Beyond Eight-Month Anxiety

Anne-Marie Sandler

For many years psychoanalytic child-observers have agreed that the overt appearance of a definite reaction to strangers can be seen in the infant at about the age of eight months. Some workers have noted this type of reaction much earlier (e.g. Ambrose, 1961); (Wolff, 1963) and there are, of course, great variations in its intensity, duration and in the particular form which it takes. The ideas in this paper take as their point of departure the concept of eight-month anxiety (or stranger anxiety) observed and written about by René Spitz, with whose name the concept of eight-month anxiety is indissolubly linked (1950), (1965a). Following a discussion of some aspects of this phenomenon I shall present clinical material from an adult psychoanalytic case in order to demonstrate a striking correspondence between an adult mode of functioning and the 'stranger anxiety' of the infant.
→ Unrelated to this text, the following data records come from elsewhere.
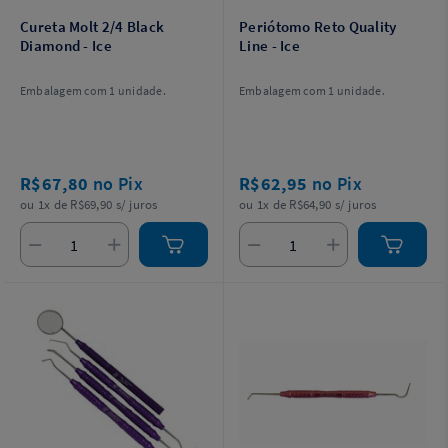
Cureta Molt 2/4 Black
Periótomo Reto Quality
Diamond - Ice
Line - Ice
Embalagem com 1 unidade.
Embalagem com 1 unidade.
R$67,80
no Pix
R$62,95
no Pix
ou 1x de R$69,90 s/ juros
ou 1x de R$64,90 s/ juros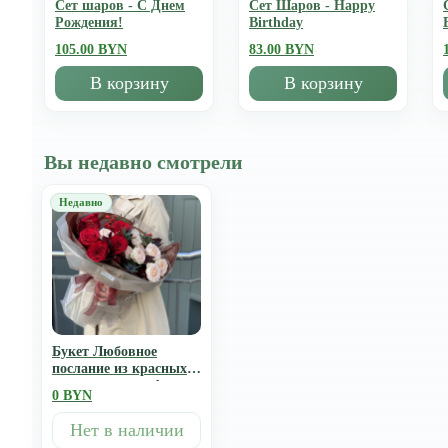
Сет шаров - С Днем
Сет Шаров - Happy
Рождения!
Birthday
105.00 BYN
83.00 BYN
В корзину
В корзину
Вы недавно смотрели
Букет Любовное
послание из красных
роз, илекса, стифы,
0 BYN
эрингиума и кустовых
роз
Нет в наличии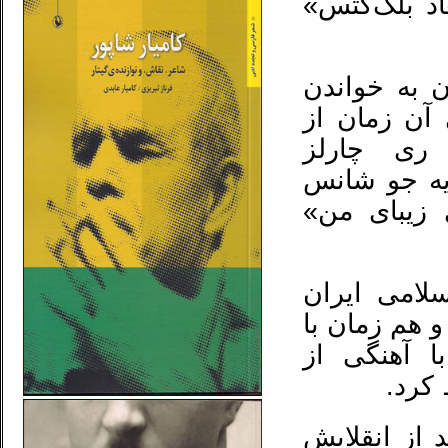
د بلک‌کَتس»
ن به خواندن
آن زمان از
 ری چارلز
 یه جو شانس
ی زیبای من»
 و انقلاب اسلامی ایران
نسرت‌های فراوانی داد. در بهمن ۱۳۵۷ و هم زمان با
ا آهنگی از
کرد.
رت بعد از انقلابش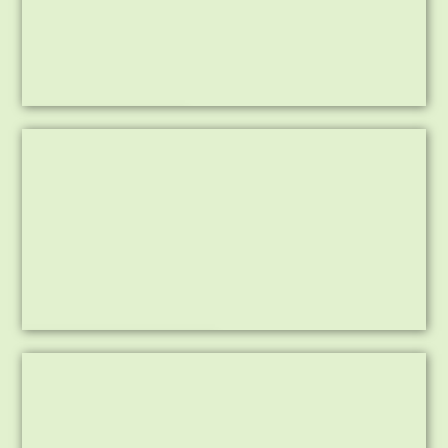
Inzaaien BS Patricius
Inzaaien gras in Berkelaar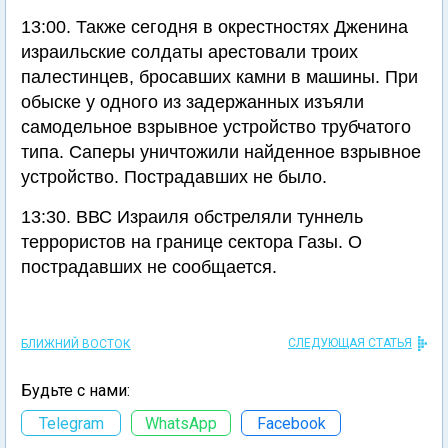
13:00. Также сегодня в окрестностях Дженина
израильские солдаты арестовали троих
палестинцев, бросавших камни в машины. При
обыске у одного из задержанных изъяли
самодельное взрывное устройство трубчатого
типа. Саперы уничтожили найденное взрывное
устройство. Пострадавших не было.
13:30. ВВС Израиля обстреляли туннель
террористов на границе сектора Газы. О
пострадавших не сообщается.
СЛЕДУЮЩАЯ СТАТЬЯ
БЛИЖНИЙ ВОСТОК
Будьте с нами:
Telegram
WhatsApp
Facebook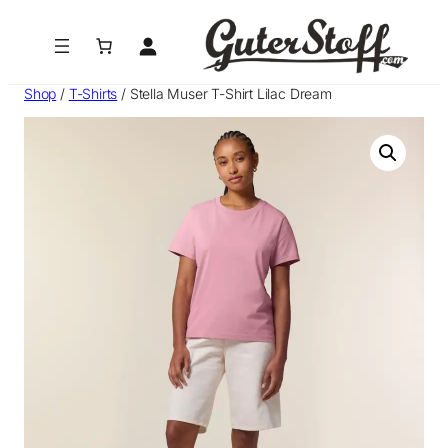
Zum
Inhalt
springen
Shop
/
T-Shirts
/ Stella Muser T-Shirt Lilac Dream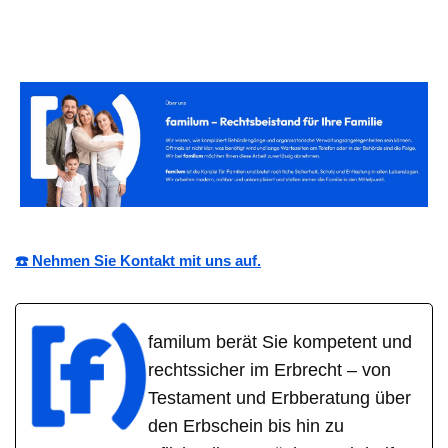
☎️ Nehmen Sie Kontakt mit uns auf.
familum berät Sie kompetent und
rechtssicher im Erbrecht – von
Testament und Erbberatung über
den Erbschein bis hin zu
What is perhaps of special interest are the technical implications of viewing a particular type of anxiety in an adult patient as paralleling eight-month anxiety.

In his developmental theory Spitz lays a great deal of emphasis on what he has called the dialogue (1963), (1964), (1965b), the interaction and mutual responsiveness to cues, which occurs between the infant and his mother. The child's initial behaviour is seen as being based on its biological needs and reactions, to which the mother responds in a way which must leave its mark on the infant.